I think these elements are great candidates for being elements of programming style. Let’s take a random combination of them and think about what a program written in that style might look like.
There is a lot to unpack here. First, it must be said that of course, no codebase is uniformly all these things in all its parts, so will be generalizing a bit. Second, trying to think about all these items at once is hard, so let's pair them up a bit and think through the implications of those pairings. Combing verbose and sparse might look like a library with a decent amount of boilerplate, where these boilerplate elements are rather spread out, perhaps even orthogonal to each other. We might imagine a verbose and sparse Redux or Rails codebase.
Structured and Indirect might combine to a structured means of dispatch. We can imagine a dependency injection setup like hibernate. Nothing calls anything directly, but everything has a clear hierarchy. Here again Redux might be a good candidate to consider. A reducer structure with many sections combined with a hierarchy of selectors could meet this criterion. Closed and Structured can be combined as a means of making illegal states unrepresentable. Here, we can ensure that no one can trigger any illegal actions, everything is clearly defined, and it cannot be changed without accounting for our structure.
Specific and Abstract are a bit harder to imagine. Imagine a web app designed to do a particular thing. It is not meant to be generally applicable or configurable, and yet the entities we find in our program are not concrete and familiar. Instead, we find things like executors, factories, or perhaps our code is organized around a free monad. While the concepts we are employing may be able to be used generally, our code is not doing this. Instead, we have very specific uses of these abstract concepts. Think, about the way people might make interfaces for everything, and yet only have one instance of them
So given this set, we can think about what it would be like working on a codebase following these styles. First, errors would be dealt with via our structural and closed system. Next, we would not introduce many different concrete types, instead, we would make use of abstract concepts, perhaps certain event types, or operations in an algebra. Further, things would not directly call other things or directly depend on things. Instead, these would be passed around to use or gathered through some abstract means. Further, as we introduce new concepts, we would not colocate them with existing concepts, but instead, following a pattern established by our structure, introduce them in some separate section of the codebase.
This feels very much like some Java Spring apps I’ve worked on, but also some redux apps I’ve used. These two could not be further from each other in terms of paradigm, and yet, there is a shared sense of style here. Now that does not mean they are equal, it does not mean working on them feels the same, just that they share something in common. Nor do I mean to suggest all Java spring apps or all Redux apps follow this style.

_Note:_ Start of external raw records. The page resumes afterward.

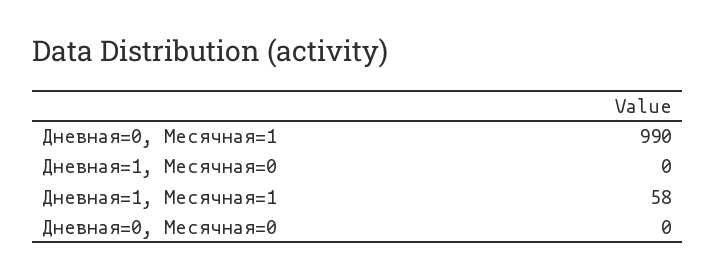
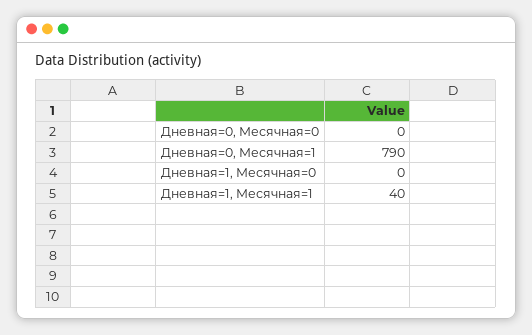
  {
-   "Дневная=0, Месячная=1": 990,
+   "Дневная=0, Месячная=1": 790,
    "Дневная=1, Месячная=0": 0,
-   "Дневная=1, Месячная=1": 58,
+   "Дневная=1, Месячная=1": 40,
    "Дневная=0, Месячная=0": 0
  }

Hopefully, these elements ring true to you. I think the most questionable distinction here is between abstract and concrete being different from specific and general. And yet, the more I try to get rid of this element, the more I see examples of it. For example, we might write general code, that we give concrete names. Maybe our code just works on some general notion of distance, but we name our parameters distance-in-seconds
. Here we have a general, concrete coding style.
But as I think more about this, explore more codebases and get feedback from people. Perhaps I will come up with a new set, or replace elements on here. Regardless, I think these concepts are useful and helpful for discussing code style. This is something we need to do more of.